Request # | Start Time (ms) | End Time (ms) | Latency (ms)
--------- | -------------- | ------------ | ------------
1         | 1000           | 1020         | 20
2         | 1025           | 1045         | 20
3         | 1050           | 1080         | 30
4         | 1085           | 1100         | 15

Average Latency = (20 + 20 + 30 + 15) / 4 = 21.25 ms
    

This table shows how long each request took. We want to reduce the average latency number.

Precision vs Recall tradeoff equivalent: Speed vs Accuracy tradeoff

When optimizing latency, there is often a tradeoff between speed and accuracy. Making a model faster might mean it uses simpler calculations or fewer steps, which can reduce accuracy. For example:

  • A chatbot that answers quickly but sometimes gives less detailed answers.
  • A voice assistant that responds fast but may misunderstand complex questions.

Choosing the right balance depends on the app's needs. For urgent tasks, speed is more important. For detailed tasks, accuracy matters more.

What "good" vs "bad" latency values look like

Good latency: Under 100 ms for interactive apps feels instant to users. For example, a chatbot responding in 50 ms is excellent.

Bad latency: Over 500 ms can feel slow and frustrating. If a voice assistant takes 1 second or more, users may lose patience.

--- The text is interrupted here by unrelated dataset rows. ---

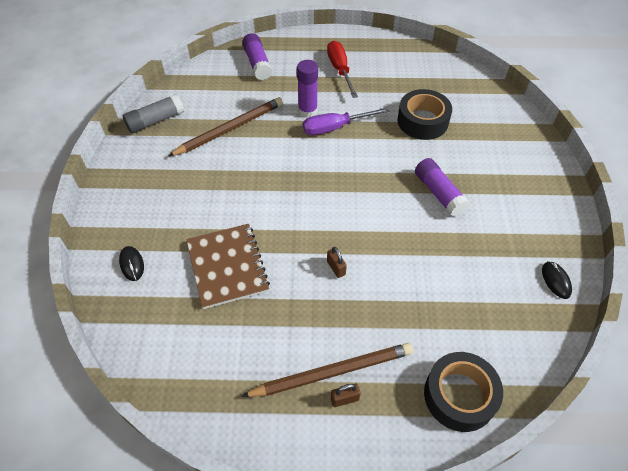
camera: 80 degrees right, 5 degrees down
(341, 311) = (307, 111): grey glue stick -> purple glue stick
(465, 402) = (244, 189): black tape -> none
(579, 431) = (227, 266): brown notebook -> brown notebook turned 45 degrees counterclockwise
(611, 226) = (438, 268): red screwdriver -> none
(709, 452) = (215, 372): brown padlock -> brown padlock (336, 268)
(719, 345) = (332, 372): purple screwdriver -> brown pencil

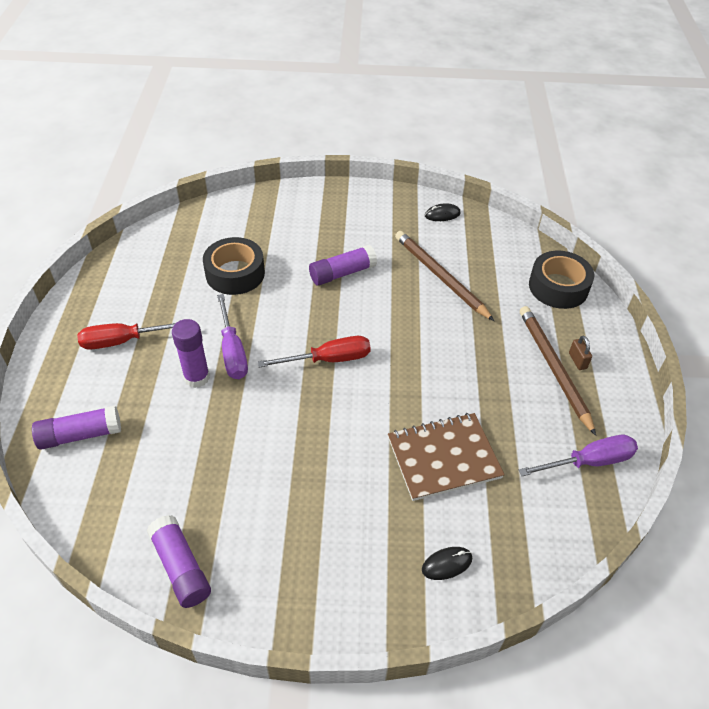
camera: 90 degrees left, 5 degrees down
(155, 121) = (181, 567): grey glue stick -> purple glue stick
(215, 388) = (589, 462): none -> purple screwdriver
(230, 129) = (215, 465): brown pencil -> brown pencil (440, 277)
(331, 187) = (328, 359): none -> red screwdriver
(336, 268) = (439, 360): brown padlock -> none

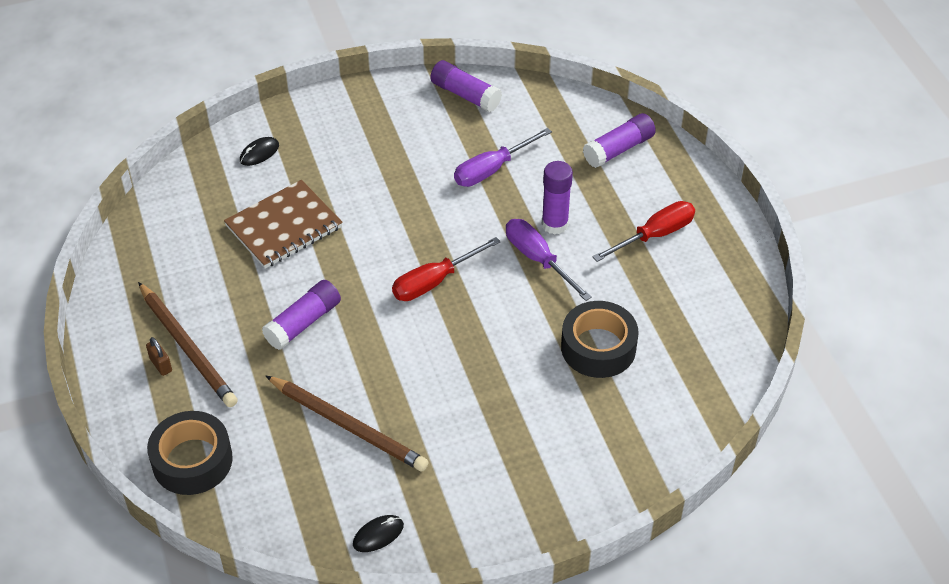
camera: 160 degrees right, 0 degrees up
(342, 273) = (472, 390): purple glue stick -> purple glue stick (303, 323)
(589, 462) = (144, 263): purple screwdriver -> purple screwdriver (492, 169)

Remember, what is "good" depends on the app. A batch job running overnight can have high latency without problems.

Common pitfalls in latency optimization metrics
  • Ignoring variability: Average latency can hide spikes. Always check max and percentiles (like 95th percentile) to see worst delays.
  • Overfitting to speed: Making a model too simple to be fast can hurt accuracy badly.
  • Data leakage: Using future data to speed up predictions is cheating and breaks real-world use.
  • Not testing in real conditions: Latency in a lab may be low but real users face network delays and slow devices.
Self-check question

Your chatbot model has an average latency of 80 ms but sometimes spikes to 600 ms on some requests. Is this good for a live chat app? Why or why not?

Answer: The average latency of 80 ms is good and feels fast. But spikes to 600 ms can make some answers feel slow and frustrate users. For live chat, consistent speed is important, so you should work to reduce those spikes for a better experience.

Key Result
Latency optimization focuses on minimizing response time (ms) while balancing speed and accuracy for smooth user experience.